Заказчик повернулся и исчез в темноте. Кузнец не подозревал, что всего миг отделял его от смерти. Ради своей безопасности этот человек убивал.

Большую часть сорока семи лет, на протяжении которых Сакраменто оставался столицей штата Калифорния, белый дом Энн Паунд оказывал самое искреннее гостеприимство законодателям и лоббистам, устроившимся всего в трех кварталах от него. Дом был большой и красивый, построенный с ранневикторианской пышностью — белые деревянные стены, множество башенок, чердаков, балконов и перил. А за натертой воском входной дверью из каштана просторный вестибюль был украшен портретом хозяйки, написанным в годы ее молодости.
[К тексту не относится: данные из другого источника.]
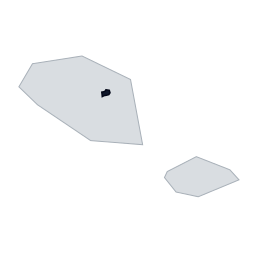 Malta, with Mtarfa highlighted, rotated 170°
{"feature_id": "MLT-5922", "entity_name": "Mtarfa", "entity_type": "state/province", "adm_level": 1, "iso_a3": "MLT", "parent_name": "Malta", "parent_adm1": "", "projection": "robinson", "projection_center": [14.404, 35.886], "detail": "fine", "context": "in_parent", "style": "filled", "palette": "ink", "viewbox_px": 256, "rotation_deg": 170, "n_neighbors": 0, "source": "natural_earth", "source_scale": "10m", "svg_char_len": 555}
<svg xmlns="http://www.w3.org/2000/svg" viewBox="0 0 256 256"><g transform="rotate(170 128 128)"><path d="M228.3,187.5L210.9,207.9L160.8,206.9L117.1,175.3L116.5,109.0L167.0,122.1L213.1,166.6L228.3,187.5ZM96.9,78.3L65.7,87.9L34.9,69.1L27.7,57.7L70.8,48.1L91.8,56.6L100.7,72.9L96.9,78.3Z" fill="#d9dde1" stroke="#a8b0b8" stroke-width="1"/><path d="M143.1,169.5L139.9,168.4L139.6,165.8L141.1,164.2L143.7,164.0L146.0,164.0L147.9,163.4L147.7,165.8L147.6,167.9L145.7,167.9L143.9,168.4L143.1,169.5Z" fill="#0f172a" stroke="#020617" stroke-width="1.5"/></g></svg>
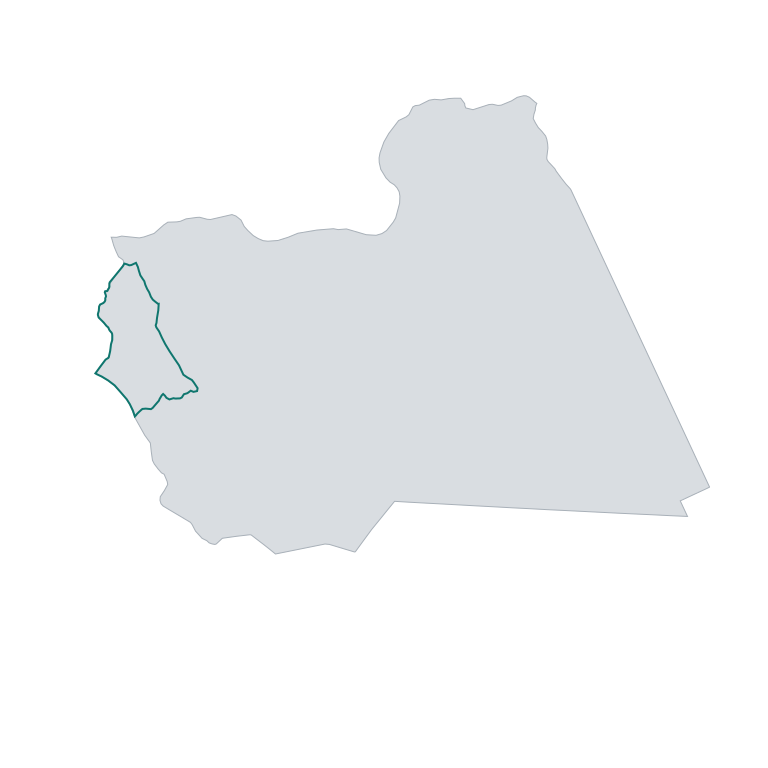 Ghadamis on a map of Libya (Mercator projection), rotated 335°
{"feature_id": "LBY-2882", "entity_name": "Ghadamis", "entity_type": "Municipality", "adm_level": 1, "iso_a3": "LBY", "parent_name": "Libya", "parent_adm1": "", "projection": "mercator", "projection_center": [10.859, 30.473], "detail": "fine", "context": "in_parent", "style": "outline", "palette": "teal", "viewbox_px": 768, "rotation_deg": 335, "n_neighbors": 0, "source": "natural_earth", "source_scale": "10m", "svg_char_len": 4752}
<svg xmlns="http://www.w3.org/2000/svg" viewBox="0 0 768 768"><g transform="rotate(335 384 384)"><path d="M134.5,248.2L138.3,246.2L143.8,243.9L146.7,242.2L147.9,240.8L152.0,235.0L154.1,231.8L157.1,227.3L158.4,224.3L158.4,221.4L158.0,217.9L155.7,209.6L153.8,201.6L155.2,198.5L156.4,197.0L159.0,193.2L160.0,192.4L165.5,191.2L167.7,188.7L169.4,185.5L169.8,183.8L172.2,182.1L175.1,180.3L176.8,178.1L182.6,174.5L187.9,171.3L194.1,167.9L198.8,165.3L199.8,163.0L199.8,161.0L197.2,156.5L197.2,151.1L197.4,146.7L197.6,144.0L198.8,136.7L198.8,135.7L203.8,138.1L208.8,139.1L224.0,148.2L228.7,149.3L239.3,150.4L251.8,146.7L256.5,146.0L264.7,149.5L268.3,150.5L274.4,150.7L284.7,153.9L287.4,155.0L293.4,160.0L296.3,161.6L317.8,166.2L320.8,169.2L323.7,175.0L323.9,182.2L325.5,187.5L328.2,194.2L331.4,199.0L335.0,203.0L339.1,205.5L348.5,209.1L359.1,210.5L369.8,211.0L388.2,216.1L403.8,221.9L407.7,224.7L415.5,227.6L431.0,241.2L439.7,245.9L445.7,246.8L451.2,246.0L460.8,241.2L464.8,238.4L474.6,226.7L477.8,220.5L479.0,216.2L478.7,211.7L477.5,207.8L474.8,203.6L472.9,198.1L471.8,188.1L473.3,181.2L475.1,177.0L478.1,172.8L486.2,164.6L494.3,158.9L508.6,151.4L516.9,151.3L520.3,150.5L527.2,145.1L529.9,144.9L533.8,146.2L545.0,145.9L550.0,147.3L555.9,150.7L563.4,152.7L568.7,154.8L574.3,157.4L575.6,164.0L574.9,165.9L574.8,168.4L580.6,173.0L597.2,175.1L600.5,176.3L605.0,179.7L608.0,180.8L619.3,181.3L625.9,180.5L632.2,181.7L634.6,182.9L637.0,185.6L639.9,192.1L641.1,194.3L639.8,195.4L638.0,197.6L636.9,199.7L633.9,202.9L631.4,206.5L631.6,211.6L632.2,216.8L633.9,221.9L635.3,227.6L634.9,231.3L633.7,235.8L632.2,239.6L627.3,247.4L626.6,249.2L626.8,251.8L629.8,261.0L630.0,263.9L631.8,272.8L633.5,280.0L635.3,285.7L635.5,287.3L635.5,295.6L635.5,303.9L635.5,312.2L635.5,320.4L635.5,328.7L635.5,336.9L635.5,345.2L635.5,353.4L635.5,361.6L635.5,369.7L635.5,377.9L635.5,386.0L635.5,394.1L635.5,402.3L635.5,410.3L635.5,418.4L635.5,426.5L635.5,434.5L635.5,442.6L635.5,450.6L635.5,458.6L635.5,466.6L635.5,474.5L635.5,482.5L635.5,490.5L635.5,498.4L635.5,506.3L635.5,514.2L635.5,522.1L635.5,530.0L635.5,537.9L635.5,545.7L635.5,563.1L635.5,580.4L635.5,597.7L635.5,614.9L635.4,615.0L635.2,615.1L627.1,615.1L619.1,615.1L611.1,615.1L603.1,615.1L603.1,619.4L603.1,623.7L603.1,628.0L603.1,632.3L587.6,624.2L572.1,616.0L556.6,607.9L541.0,599.7L525.5,591.5L510.0,583.3L494.5,575.1L478.9,566.9L463.4,558.6L447.9,550.4L432.4,542.1L416.8,533.8L401.3,525.5L385.8,517.2L370.2,508.9L354.7,500.6L344.0,494.8L332.4,500.4L323.4,504.8L311.4,510.6L297.7,518.1L287.2,523.9L286.7,523.9L286.2,523.7L275.2,513.9L266.7,506.3L262.9,504.1L246.8,500.2L230.7,496.3L213.8,492.2L210.8,486.0L207.3,479.0L202.7,470.2L199.9,464.8L198.9,464.0L186.0,459.7L172.3,455.5L164.3,458.1L162.9,457.9L160.6,456.3L158.4,454.1L157.2,451.1L153.9,447.0L151.0,437.7L150.7,430.3L150.1,427.6L143.0,417.1L136.5,407.6L132.2,401.2L131.3,398.3L131.8,394.8L133.6,391.6L139.9,387.8L145.5,383.7L146.3,380.8L146.6,372.9L144.8,370.5L143.4,365.8L142.0,359.4L141.9,355.4L144.4,347.2L147.3,338.7L145.5,329.3L144.1,310.3L145.0,295.2L144.3,289.7L143.8,287.4L141.8,280.3L139.5,272.9L138.4,270.3L135.4,264.4L130.3,257.0L127.7,252.4L131.3,250.0L134.5,248.2Z" fill="#d9dde1" stroke="#a8b0b8" stroke-width="1"/><path d="M172.2,182.8L172.9,182.6L173.9,181.7L175.1,181.0L176.2,179.9L177.5,176.9L178.4,175.9L188.4,171.1L196.9,167.0L199.1,165.5L199.5,165.1L199.8,165.3L201.7,167.0L203.3,168.8L205.2,169.4L210.4,169.4L210.4,173.9L209.7,177.8L209.1,182.6L209.7,186.7L210.2,189.5L209.6,193.3L209.5,197.8L209.9,201.6L209.6,206.4L210.1,209.8L211.5,212.8L213.1,215.9L213.7,216.1L210.6,221.8L206.2,228.2L203.6,232.5L201.9,234.3L201.6,236.4L202.4,241.3L202.3,247.9L202.6,255.5L203.5,263.8L204.8,272.5L206.1,280.4L206.1,290.8L208.7,295.2L211.6,299.2L212.3,302.3L213.3,309.0L212.7,309.9L211.6,311.4L208.0,310.6L206.0,308.4L202.7,309.1L201.5,309.2L198.4,308.7L197.2,309.4L195.0,310.8L193.0,310.8L188.7,309.0L187.2,307.9L183.0,307.3L181.0,304.6L180.5,301.9L179.6,299.7L177.7,300.4L175.4,302.0L174.7,302.4L172.9,304.0L170.0,305.3L167.1,306.6L164.3,307.9L162.2,308.3L157.6,305.6L154.5,304.5L153.0,304.9L150.1,305.8L147.6,306.7L145.9,307.6L144.5,308.1L145.2,301.9L145.1,294.9L144.4,289.2L141.9,280.3L139.3,271.4L135.5,264.2L131.3,257.9L129.6,255.9L127.7,253.6L126.9,252.4L134.5,248.2L141.8,244.3L142.7,244.1L145.1,243.9L145.9,243.4L149.9,238.2L153.3,232.7L156.3,229.3L158.3,225.1L158.8,223.6L158.8,222.3L158.0,219.7L157.9,218.3L158.0,216.9L158.0,216.2L157.0,214.0L156.0,210.0L153.6,203.5L153.5,202.9L153.9,200.4L154.4,199.5L156.4,197.2L158.6,193.3L160.3,192.0L163.9,192.0L165.7,191.3L166.2,190.9L166.7,190.4L167.1,189.8L167.6,188.5L169.0,187.2L169.4,186.0L169.7,182.9L170.4,182.1L171.0,182.2L171.6,182.5L172.2,182.8Z" fill="none" stroke="#0f766e" stroke-width="2"/></g></svg>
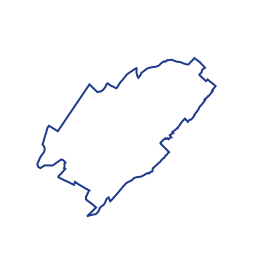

Лестница в этом доме, покрытая красным ковром, так прославилась в кругах политиков, что об уровне связей человека можно было судить по тому, улыбнется ли он понимающе, услыхав «лестница в небо».

В тот день в восемь вечера хозяйка, ставшая за эти годы значительно старше и тучнее, с побелевшей, как стены дома, но все еще роскошной копной волос, одетая в просторное зеленое шелковое платье, восседала на пурпурнокрасном диване в своей гостиной в глубине дома. В этой гостиной было еще много таких же диванов, просторных кресел, начищенных до блеска медных плевательниц, вставленных в позолоченные рамы изображений нагих и в разной степени раздетых женщин, а также отличный бар, изобилующий хрустальной посудой. С некоторых пор гостиную отделяла от передней части дома прочная трехдюймовая раздвижная дверь. Дверь охранял элегантно одетый вышибала, бывший борец, сумевший победить «Джентльмена Джима» Корбетта в его лучшие годы и дожить до возможности рассказывать об этом.

Исаак Белл прятал улыбку, видя, что все еще красивая хозяйка дома вгоняет в краску Джозефа Ван Дорна. Видно было, что под его бородой, рыжей, как и бакенбарды, он покраснел. Несмотря на свое всем известное мужество перед лицом опасности, Ван Дорн терял всякую смелость, когда речь заходила о женщинах, тем более об интимных отношениях. Он, несомненно, предпочел бы оказаться где угодно, лишь бы не в дальней гостиной самого известного борделя.

— Начнем? — спросил Ван Дорн.

— Мисс Энн, — сказал Белл, вежливо протягивая руку, чтобы помочь хозяйке встать с дивана. — Благодарим за гостеприимство.